Carreyou reports on Holmes’ career starting off as an inventive kid growing into a nineteen-year-old Stanford dropout with big ideas and then into a multibillion dollar venture capitalist wizard. Holmes’ goal? To revolutionize some aspect of the medical field. Her idea? Blood collection technology that would do hundreds of tests on a mere pinprick of blood. The problem was the technology didn’t (and still doesn’t) exist. And what limited technology she did cobble together didn’t work.
Bad Blood shows how Holmes used connections and charm to assemble a board of directors full of experience and influence, including the likes Henry Kissinger and two former Secretaries of State, as well as the mega rich as investors. Notably, however, none of her high-level people had scientific or medical backgrounds. How did she hook them? With a fake baritone voice, an unblinking stare and conviction.
With the help of her secret boyfriend, Sunny Balwani, a hot-headed Pakistani also with no science background, they raised hundreds of millions of dollars, hired talented staffers and inflicted the fear of God on anyone who crossed them. They required all employees to sign onerous confidentiality and non-compete documents, erected firewalls between groups of employees who should have been directly working together and tracked employees every move including reading emails and following people.
What should have resulted in Holmes’ demise was staved off through trench warfare by one of the biggest, most expensive law firms in the country. David Boies and his firm of Boies Shiller & Flexner didn’t just drown any Theranos’ naysayers in legal paperwork, they engaged in harassment and scare tactics.

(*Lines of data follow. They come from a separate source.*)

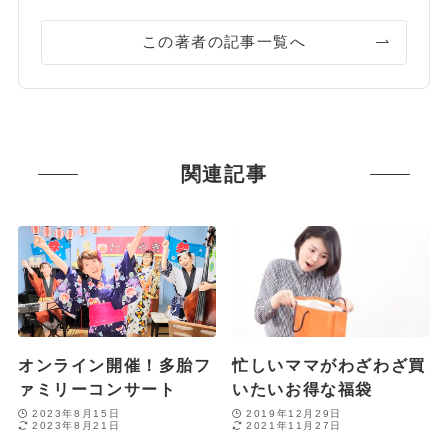
この著者の記事一覧へ
関連記事
オンライン開催！多胎フ
忙しいママがわざわざ買
ァミリーコンサート
いたいお得な福袋
2023年8月15日
2019年12月29日
2023年8月21日
2021年11月27日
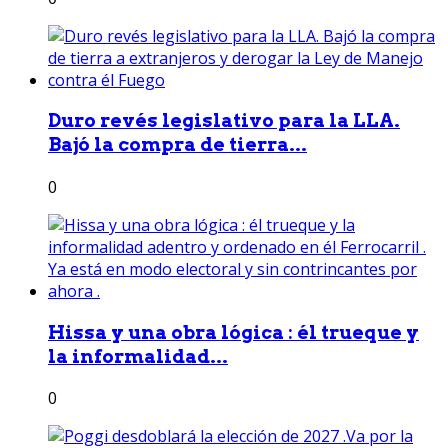
Duro revés legislativo para la LLA.
Bajó la compra de tierra...
0
Hissa y una obra lógica : él trueque y
la informalidad...
0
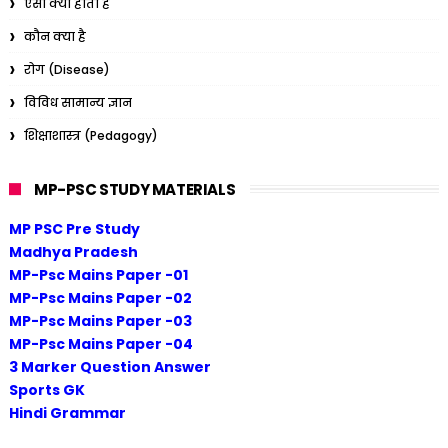
ऐसा क्यों होता है
कौन क्या है
रोग (Disease)
विविध सामान्य ज्ञान
शिक्षाशास्त्र (Pedagogy)
MP-PSC STUDY MATERIALS
MP PSC Pre Study
Madhya Pradesh
MP-Psc Mains Paper -01
MP-Psc Mains Paper -02
MP-Psc Mains Paper -03
MP-Psc Mains Paper -04
3 Marker Question Answer
Sports GK
Hindi Grammar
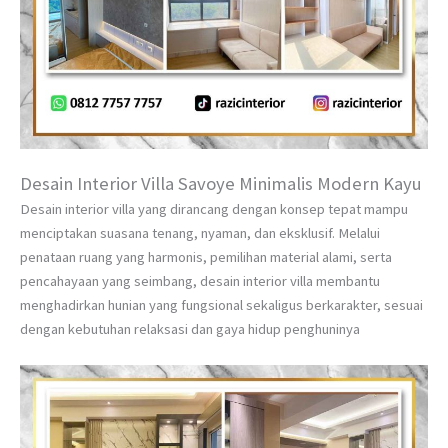
Desain Interior Villa Savoye Minimalis Modern Kayu
Desain interior villa yang dirancang dengan konsep tepat mampu
menciptakan suasana tenang, nyaman, dan eksklusif. Melalui
penataan ruang yang harmonis, pemilihan material alami, serta
pencahayaan yang seimbang, desain interior villa membantu
menghadirkan hunian yang fungsional sekaligus berkarakter, sesuai
dengan kebutuhan relaksasi dan gaya hidup penghuninya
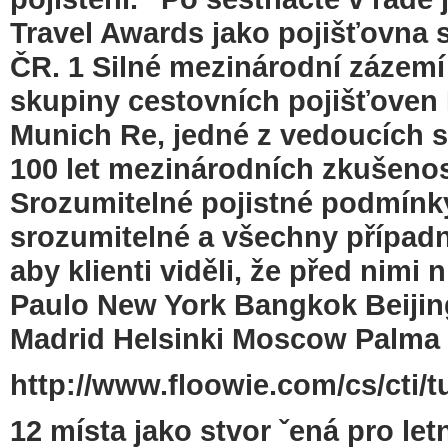
Travel Awards jako pojišťovna s
ČR. 1 Silné mezinárodní zázemí
skupiny cestovních pojišťoven
Munich Re, jedné z vedoucích 
100 let mezinárodních zkušenost
Srozumitelné pojistné podmínk
srozumitelné a všechny případn
aby klienti viděli, že před nimi 
Paulo New York Bangkok Beijin
Madrid Helsinki Moscow Palma 
http://www.floowie.com/cs/cti/t
12 místa jako stvor ˇená pro le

But for some incredibly brave ex-employees whose moral compasses were more in tune than probably their common sense and Carreyou, with the editorial and legal backing of the WSJ, it is unclear how long Holmes and Theranos could have maintained the farce.
This book reads like fiction. It has intrigue, thrills and it is chock full of good versus evil, although there is a lot more of the latter than the former. The wrongdoing in this decade long scandal is colossal: the greed and negligence of the investors and the hubris and criminality of the founders. Pretty much everyone who was anyone on the Theranos’ side of the table either knew better or should have.
The reporting Carreyou did was astounding and his writing is fantastic. He gave credit where credit was due and was able to convince reluctant witnesses to come forward despite all sorts of reasons not to. Read it. You will be sorely disappointed in the bad guys, and you will be grateful for our freedoms.